That’s the message implicit in Steve Jobs’ famous commencement address of June 12, 2005, to the graduating class at Stanford University. He replayed his own life story of adoption and meandering through his early years. Lacking a clear purpose, he dropped out of Reed College in 1974 after six months. However, he stuck around campus for another 18 months, “dropping in” on classes he thought he’d enjoy. One such class was calligraphy, and it taught him the value of typography. “It was beautiful, historical, artistically subtle in a way science can’t capture,” he said. His fascination with typography helped him marry art and science and led to the first great PC, which revolutionized the way we live.
His takeaway: “You can’t connect the dots looking forward, you can only connect them looking back.”
Connecting the dots forward would mean seeing the future, which we cannot do.

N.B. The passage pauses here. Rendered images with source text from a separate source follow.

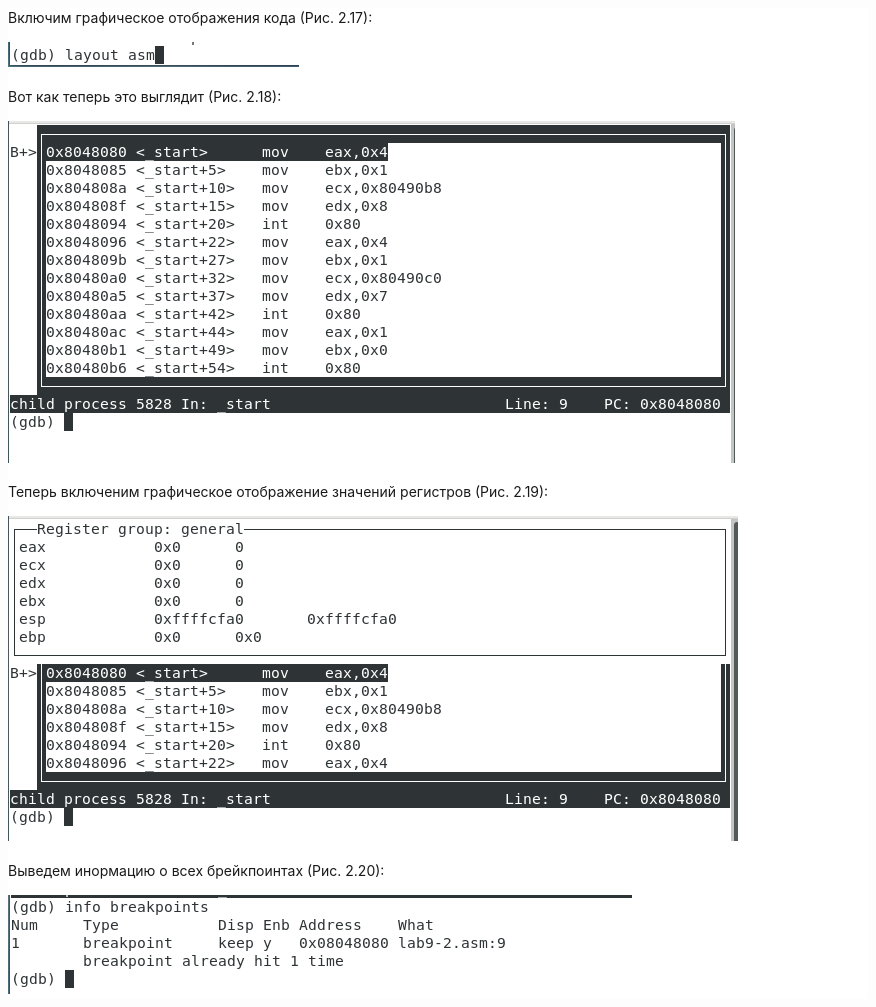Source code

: Включим графическое отображения кода (Рис. 2.17):

![Включение графического отображения кода и выполнения команд](https://github.com/tihasanov/-study_2023-2024_arh-pc/blob/master/labs/lab09/report/image/9.16.png?raw=true)

Вот как теперь это выглядит (Рис. 2.18):

![Внешний вид интерфейса](https://github.com/tihasanov/-study_2023-2024_arh-pc/blob/master/labs/lab09/report/image/9.17.png?raw=true)

Теперь включеним графическое отображение значений регистров (Рис. 2.19):

![включение графического отображения значений регистров и отображение интерфейса](https://github.com/tihasanov/-study_2023-2024_arh-pc/blob/master/labs/lab09/report/image/9.18.png?raw=true)

Выведем инормацию о всех брейкпоинтах (Рис. 2.20):

![Вывод информации о брейкпоинтах](https://github.com/tihasanov/-study_2023-2024_arh-pc/blob/master/labs/lab09/report/image/9.19.png?raw=true)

Connecting the dots back means realizing, after the fact(s), what our lives have really meant and how seemingly disparate, random, and episodic events have, it turns out, contributed to who we are.
This is the reverse arrow of time, the realization that looking back at the rear view mirror of the forward-moving vehicle of life can help us understand it.
When we speak of the future, we automatically point forward. But in the language of the Quechua people of Peru, the word for the future also means “behind me” and the word for the past means “ahead of me.” They explain that they are moving backwards into the future, which they cannot see, facing the past, which they can.
So are we. That’s why we connect the dots back, not ahead, to make sense of our lives going forward.